When I became an Air Force wife, it was a shock to the system. The husband and I had been married for a year when he carefully mentioned his deep desire to serve in the military. We were living in natural foods focused, liberal college town, Prius driving era central NC. I used to walk to the co-op for fruits and veggies. I saw Obama speak publicly on the UNC campus back in ’08.
Many people asked me if I was planning on being a military wife. When I say no, it was a process, and it was something I did because I wanted my husband to be happy. What I didn’t realize was how much this decision would shape my life. Now I understand why I was asked this question.

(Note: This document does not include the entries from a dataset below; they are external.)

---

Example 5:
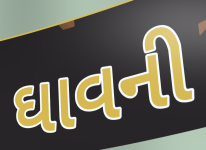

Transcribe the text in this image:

ઘાવની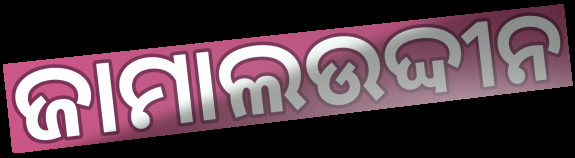
ଜାମାଲଉଦ୍ଦୀନ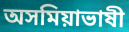
অসমিয়াভাষী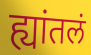
ह्यांतलं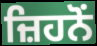
ਜ਼ਿਹਨੋਂ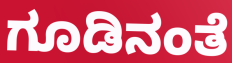
ಗೂಡಿನಂತೆ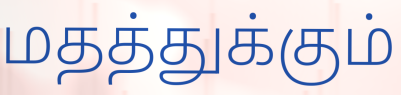
மதத்துக்கும்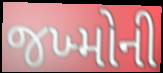
જખ્મોની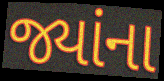
જ્યાંના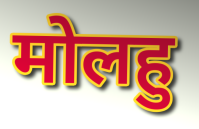
मोलहु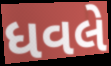
ધવલેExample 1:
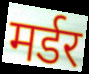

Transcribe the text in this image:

मर्डर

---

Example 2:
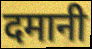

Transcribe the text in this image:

दमानी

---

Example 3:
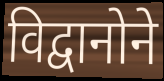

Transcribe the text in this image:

विद्वानोने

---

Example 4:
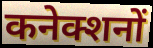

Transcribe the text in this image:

कनेक्शनों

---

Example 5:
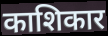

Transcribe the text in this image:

काशिकारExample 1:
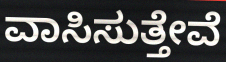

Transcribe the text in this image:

ವಾಸಿಸುತ್ತೇವೆ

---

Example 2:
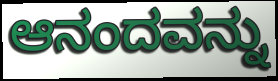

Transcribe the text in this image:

ಆನಂದವನ್ನು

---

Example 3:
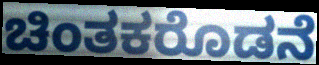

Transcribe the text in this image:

ಚಿಂತಕರೊಡನೆ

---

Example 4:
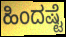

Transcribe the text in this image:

ಹಿಂದಷ್ಟೆ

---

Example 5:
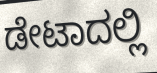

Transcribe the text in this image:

ಡೇಟಾದಲ್ಲಿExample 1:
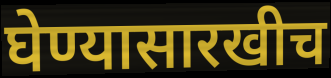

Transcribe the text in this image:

घेण्यासारखीच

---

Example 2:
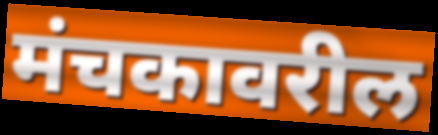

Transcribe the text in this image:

मंचकावरील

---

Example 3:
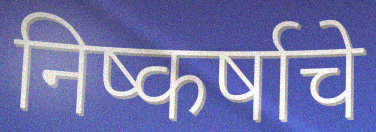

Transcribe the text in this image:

निष्कर्षाचे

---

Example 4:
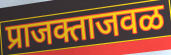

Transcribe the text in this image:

प्राजक्ताजवळ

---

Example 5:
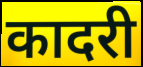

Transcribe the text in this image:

कादरी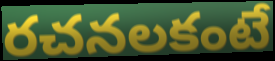
రచనలకంటే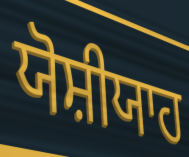
ਯੋਸ਼ੀਯਾਹ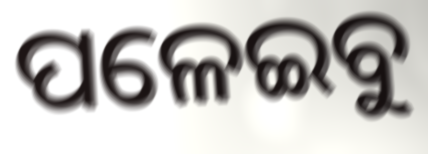
ପଳେଇବୁ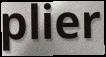
plier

Clearly, there are misconceptions about what it looks like to be a military wife that exist out there in America. The biggest misconception I had was that I needed to throw aside my quirks and liberalness to become Laura Bush, dressed in a pantsuit. The stereotype of the military wife as being a silent extension of American conservative values is just not the case.

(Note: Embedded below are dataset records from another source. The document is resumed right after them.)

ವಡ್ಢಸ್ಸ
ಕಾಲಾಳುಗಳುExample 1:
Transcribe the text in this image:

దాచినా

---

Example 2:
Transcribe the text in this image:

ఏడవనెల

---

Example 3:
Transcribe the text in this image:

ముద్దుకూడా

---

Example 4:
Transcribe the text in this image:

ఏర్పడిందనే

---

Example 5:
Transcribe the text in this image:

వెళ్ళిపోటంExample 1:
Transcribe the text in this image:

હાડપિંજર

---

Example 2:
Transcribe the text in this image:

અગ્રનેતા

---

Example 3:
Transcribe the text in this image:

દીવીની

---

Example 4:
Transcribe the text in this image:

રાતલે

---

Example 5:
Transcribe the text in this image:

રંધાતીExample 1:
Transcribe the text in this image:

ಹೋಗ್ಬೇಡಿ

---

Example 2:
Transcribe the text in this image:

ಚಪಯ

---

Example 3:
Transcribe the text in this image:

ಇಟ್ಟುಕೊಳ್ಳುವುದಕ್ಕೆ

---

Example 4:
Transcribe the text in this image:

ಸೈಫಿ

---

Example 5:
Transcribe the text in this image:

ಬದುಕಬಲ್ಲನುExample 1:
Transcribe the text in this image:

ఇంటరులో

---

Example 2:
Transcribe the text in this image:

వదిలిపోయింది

In my time here on base, I’ve met women from all walks of life. One is an artist, writer, who has spent her husband’s deployment living in the mountains in a cottage on an artist retreat, another is a European woman with a high pressure job in reproductive rights for women around the world, and the list continues. The wives here are tough, individualists who manage to create their own happiness during stretches of loneliness and anxiety over their husbands’ well-being.
When I first became an Air Force wife, I had no idea of the strength I would witness, the role models I would find in the woman next door. I had no idea how much I would be shaped from a girl to a woman in a few years.